## What to work on
The output should match, line for line, the records from the line containing "Написать автору" through the line containing "textura capilar", with every picture left out.
------------------------------
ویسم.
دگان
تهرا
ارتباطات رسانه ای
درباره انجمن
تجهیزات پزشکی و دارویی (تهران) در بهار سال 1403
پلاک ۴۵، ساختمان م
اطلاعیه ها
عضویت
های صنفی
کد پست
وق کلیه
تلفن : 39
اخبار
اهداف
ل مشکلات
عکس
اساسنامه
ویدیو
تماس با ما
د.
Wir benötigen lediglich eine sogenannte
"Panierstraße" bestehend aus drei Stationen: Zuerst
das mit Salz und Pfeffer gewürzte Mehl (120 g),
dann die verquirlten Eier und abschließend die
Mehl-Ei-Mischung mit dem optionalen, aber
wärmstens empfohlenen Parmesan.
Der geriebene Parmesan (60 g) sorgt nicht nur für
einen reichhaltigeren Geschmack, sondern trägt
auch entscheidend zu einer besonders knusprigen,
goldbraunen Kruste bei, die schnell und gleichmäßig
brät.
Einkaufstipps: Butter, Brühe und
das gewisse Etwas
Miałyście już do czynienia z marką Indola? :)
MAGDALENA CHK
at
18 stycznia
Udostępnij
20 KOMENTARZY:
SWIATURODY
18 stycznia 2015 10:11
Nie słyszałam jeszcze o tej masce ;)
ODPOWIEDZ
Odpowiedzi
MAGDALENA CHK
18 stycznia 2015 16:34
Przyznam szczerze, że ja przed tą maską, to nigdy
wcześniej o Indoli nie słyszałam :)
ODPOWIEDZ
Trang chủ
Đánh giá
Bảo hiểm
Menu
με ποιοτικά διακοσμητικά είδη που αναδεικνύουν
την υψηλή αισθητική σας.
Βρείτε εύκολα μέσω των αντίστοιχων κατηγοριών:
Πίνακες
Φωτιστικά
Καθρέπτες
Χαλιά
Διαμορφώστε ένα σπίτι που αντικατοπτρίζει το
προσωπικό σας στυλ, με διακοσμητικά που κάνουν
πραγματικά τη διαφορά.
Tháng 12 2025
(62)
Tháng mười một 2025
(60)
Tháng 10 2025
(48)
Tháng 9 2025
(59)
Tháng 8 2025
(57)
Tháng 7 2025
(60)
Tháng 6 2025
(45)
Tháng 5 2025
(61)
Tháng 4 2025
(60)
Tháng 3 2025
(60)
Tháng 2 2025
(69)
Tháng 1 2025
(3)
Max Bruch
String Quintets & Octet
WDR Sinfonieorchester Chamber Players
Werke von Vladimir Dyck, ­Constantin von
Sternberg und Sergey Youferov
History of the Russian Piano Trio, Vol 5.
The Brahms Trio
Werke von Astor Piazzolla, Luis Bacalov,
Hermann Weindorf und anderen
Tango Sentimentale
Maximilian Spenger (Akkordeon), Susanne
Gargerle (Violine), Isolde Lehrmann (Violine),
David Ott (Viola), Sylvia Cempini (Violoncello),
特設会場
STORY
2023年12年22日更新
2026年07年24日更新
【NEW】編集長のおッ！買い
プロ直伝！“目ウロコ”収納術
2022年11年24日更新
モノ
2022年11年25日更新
------------------------------
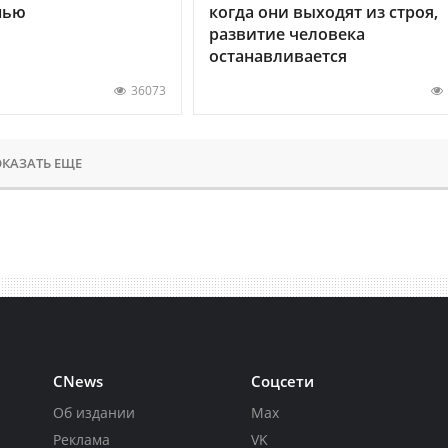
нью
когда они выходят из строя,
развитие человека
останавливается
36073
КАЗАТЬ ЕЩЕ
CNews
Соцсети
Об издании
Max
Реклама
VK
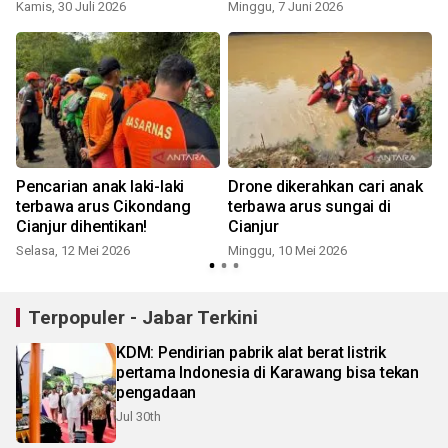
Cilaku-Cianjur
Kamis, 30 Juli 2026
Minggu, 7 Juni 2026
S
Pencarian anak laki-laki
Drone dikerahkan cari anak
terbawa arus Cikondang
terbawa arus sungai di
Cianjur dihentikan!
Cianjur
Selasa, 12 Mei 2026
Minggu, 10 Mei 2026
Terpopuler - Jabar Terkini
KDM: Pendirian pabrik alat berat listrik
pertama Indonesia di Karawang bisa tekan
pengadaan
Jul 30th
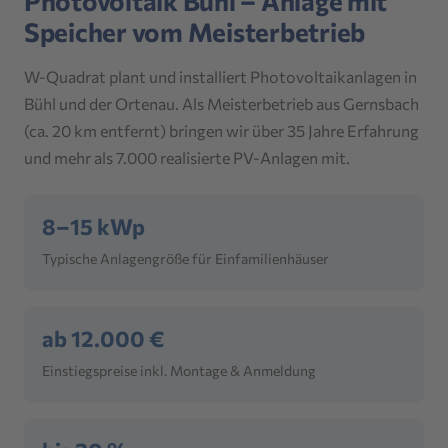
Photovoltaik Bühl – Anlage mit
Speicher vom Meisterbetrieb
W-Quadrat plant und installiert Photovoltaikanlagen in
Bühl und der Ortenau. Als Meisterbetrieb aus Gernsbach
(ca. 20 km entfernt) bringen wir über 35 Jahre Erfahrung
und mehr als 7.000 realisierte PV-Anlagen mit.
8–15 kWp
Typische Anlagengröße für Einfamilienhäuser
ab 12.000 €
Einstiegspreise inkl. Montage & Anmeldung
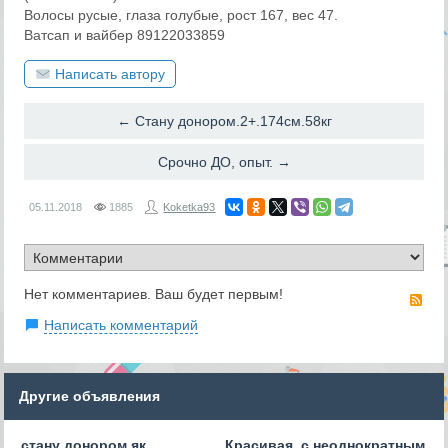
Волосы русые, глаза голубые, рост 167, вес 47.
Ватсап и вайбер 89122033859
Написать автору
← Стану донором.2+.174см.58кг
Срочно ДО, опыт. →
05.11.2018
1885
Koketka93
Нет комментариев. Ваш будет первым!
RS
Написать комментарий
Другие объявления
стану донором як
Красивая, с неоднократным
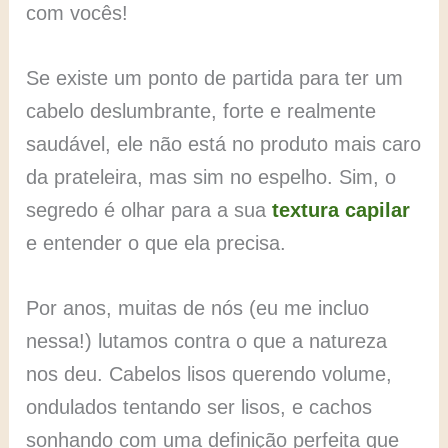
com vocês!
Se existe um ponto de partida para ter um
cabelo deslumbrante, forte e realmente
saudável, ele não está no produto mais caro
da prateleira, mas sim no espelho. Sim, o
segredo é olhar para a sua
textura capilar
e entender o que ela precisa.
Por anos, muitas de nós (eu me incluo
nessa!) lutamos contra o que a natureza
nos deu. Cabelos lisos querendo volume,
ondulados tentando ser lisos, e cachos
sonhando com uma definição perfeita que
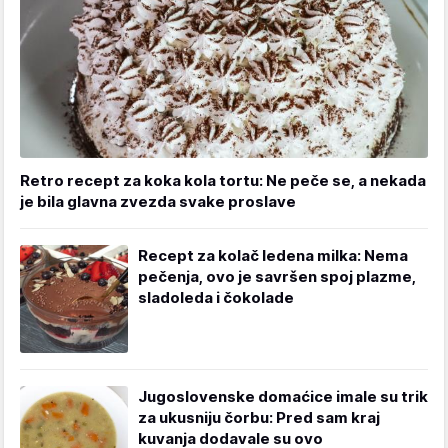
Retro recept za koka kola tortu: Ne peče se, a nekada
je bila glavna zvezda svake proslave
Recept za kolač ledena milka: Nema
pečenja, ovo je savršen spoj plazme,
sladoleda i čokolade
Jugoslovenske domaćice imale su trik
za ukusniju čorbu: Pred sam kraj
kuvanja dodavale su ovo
------------------------------
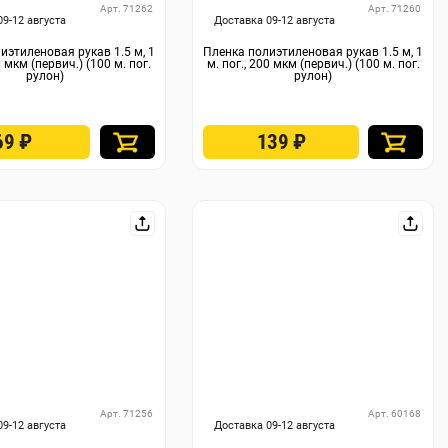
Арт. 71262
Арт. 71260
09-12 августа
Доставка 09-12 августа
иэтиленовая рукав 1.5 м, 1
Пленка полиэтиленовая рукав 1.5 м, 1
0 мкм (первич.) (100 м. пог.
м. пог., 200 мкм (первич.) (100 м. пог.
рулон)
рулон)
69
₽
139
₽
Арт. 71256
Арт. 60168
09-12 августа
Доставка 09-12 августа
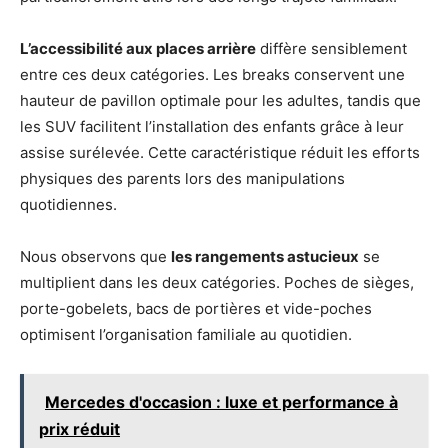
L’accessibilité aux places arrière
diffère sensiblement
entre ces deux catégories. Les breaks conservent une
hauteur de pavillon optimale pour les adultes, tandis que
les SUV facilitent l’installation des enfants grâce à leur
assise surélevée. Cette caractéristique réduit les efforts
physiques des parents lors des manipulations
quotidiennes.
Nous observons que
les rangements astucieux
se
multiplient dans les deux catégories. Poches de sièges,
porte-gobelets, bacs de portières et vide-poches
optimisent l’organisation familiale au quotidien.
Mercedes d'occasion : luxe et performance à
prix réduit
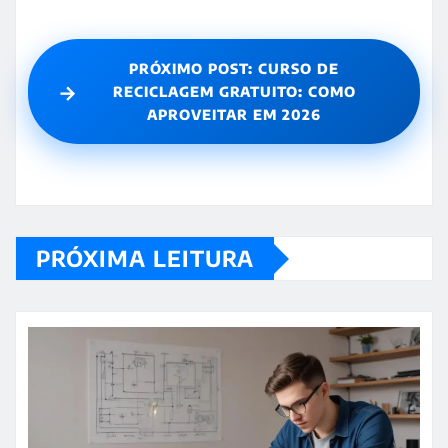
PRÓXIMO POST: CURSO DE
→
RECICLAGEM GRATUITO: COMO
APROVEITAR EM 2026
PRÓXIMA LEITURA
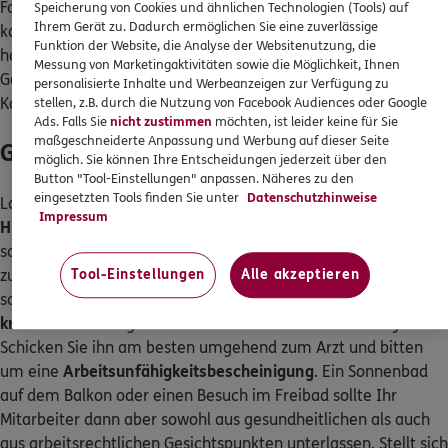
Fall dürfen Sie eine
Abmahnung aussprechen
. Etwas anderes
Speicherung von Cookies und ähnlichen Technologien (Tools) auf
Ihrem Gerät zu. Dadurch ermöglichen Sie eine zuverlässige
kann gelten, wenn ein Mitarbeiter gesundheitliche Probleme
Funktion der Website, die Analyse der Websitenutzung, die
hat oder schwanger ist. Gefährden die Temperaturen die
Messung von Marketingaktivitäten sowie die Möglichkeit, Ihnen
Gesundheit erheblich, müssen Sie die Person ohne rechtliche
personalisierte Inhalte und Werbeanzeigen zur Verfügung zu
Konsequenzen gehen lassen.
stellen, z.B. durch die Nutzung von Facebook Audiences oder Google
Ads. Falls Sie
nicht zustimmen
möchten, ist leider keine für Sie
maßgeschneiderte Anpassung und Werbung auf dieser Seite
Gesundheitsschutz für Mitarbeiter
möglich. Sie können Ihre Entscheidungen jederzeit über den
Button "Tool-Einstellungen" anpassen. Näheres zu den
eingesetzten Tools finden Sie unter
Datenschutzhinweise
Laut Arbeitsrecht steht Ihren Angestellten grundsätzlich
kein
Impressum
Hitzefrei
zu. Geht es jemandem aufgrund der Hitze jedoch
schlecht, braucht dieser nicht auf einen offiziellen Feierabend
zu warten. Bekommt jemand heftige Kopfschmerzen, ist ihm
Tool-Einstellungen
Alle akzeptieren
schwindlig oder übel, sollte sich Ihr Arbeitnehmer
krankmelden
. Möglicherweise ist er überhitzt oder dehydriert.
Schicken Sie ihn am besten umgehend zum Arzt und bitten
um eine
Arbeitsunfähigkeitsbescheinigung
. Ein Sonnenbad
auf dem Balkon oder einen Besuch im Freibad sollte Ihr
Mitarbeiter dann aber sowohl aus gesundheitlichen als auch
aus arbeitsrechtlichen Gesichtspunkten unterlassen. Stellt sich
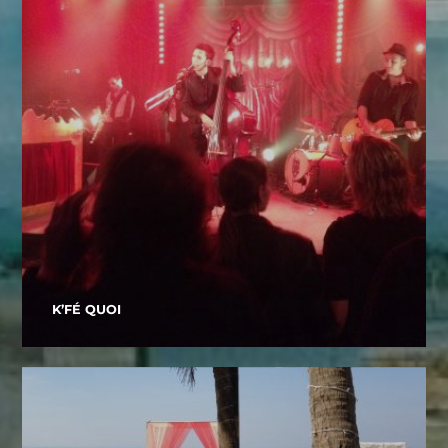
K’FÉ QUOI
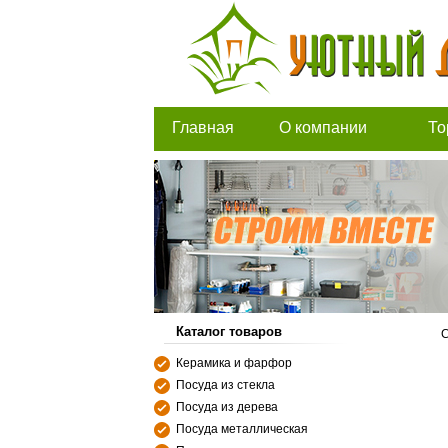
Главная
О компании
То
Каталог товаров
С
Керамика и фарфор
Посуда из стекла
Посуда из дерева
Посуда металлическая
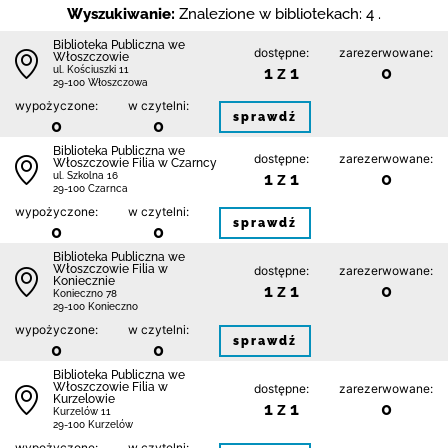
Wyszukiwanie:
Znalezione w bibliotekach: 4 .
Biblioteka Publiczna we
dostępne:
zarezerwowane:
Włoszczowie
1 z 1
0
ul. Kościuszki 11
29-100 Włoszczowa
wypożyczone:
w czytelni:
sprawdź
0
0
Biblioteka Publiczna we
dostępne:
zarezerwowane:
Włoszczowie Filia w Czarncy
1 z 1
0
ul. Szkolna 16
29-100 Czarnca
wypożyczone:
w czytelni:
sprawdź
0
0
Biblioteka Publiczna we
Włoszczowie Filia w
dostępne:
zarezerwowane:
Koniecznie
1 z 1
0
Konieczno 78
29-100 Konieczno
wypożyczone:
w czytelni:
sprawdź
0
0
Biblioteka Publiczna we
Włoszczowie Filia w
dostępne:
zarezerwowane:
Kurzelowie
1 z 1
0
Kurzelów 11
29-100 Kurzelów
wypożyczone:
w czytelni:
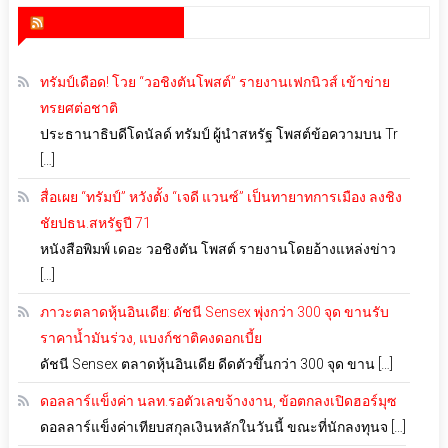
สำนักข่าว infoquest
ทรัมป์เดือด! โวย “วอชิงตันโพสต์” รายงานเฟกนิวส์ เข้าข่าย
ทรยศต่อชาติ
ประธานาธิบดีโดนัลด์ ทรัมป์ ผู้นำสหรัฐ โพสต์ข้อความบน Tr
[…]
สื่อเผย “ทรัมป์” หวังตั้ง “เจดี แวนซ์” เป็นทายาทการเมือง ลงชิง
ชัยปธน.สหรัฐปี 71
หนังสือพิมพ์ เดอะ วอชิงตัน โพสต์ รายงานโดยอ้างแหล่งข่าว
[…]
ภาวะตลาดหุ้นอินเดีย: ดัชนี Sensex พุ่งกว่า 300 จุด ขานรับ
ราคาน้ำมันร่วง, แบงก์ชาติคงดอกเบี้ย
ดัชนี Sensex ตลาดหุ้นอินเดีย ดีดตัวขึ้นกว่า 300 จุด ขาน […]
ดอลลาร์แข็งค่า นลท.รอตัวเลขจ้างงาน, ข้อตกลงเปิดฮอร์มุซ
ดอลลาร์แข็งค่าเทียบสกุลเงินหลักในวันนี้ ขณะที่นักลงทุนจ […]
------------------------------
## Expected answer
Написать автору
← Стану донором.2+.174см.58кг
Срочно ДО, опыт. →
05.11.2018
1885
Koketka93
Нет комментариев. Ваш будет первым!
RS
Написать комментарий
Другие объявления
стану донором як
Красивая, с неоднократным
com vocês!
Se existe um ponto de partida para ter um
cabelo deslumbrante, forte e realmente
saudável, ele não está no produto mais caro
da prateleira, mas sim no espelho. Sim, o
segredo é olhar para a sua
textura capilar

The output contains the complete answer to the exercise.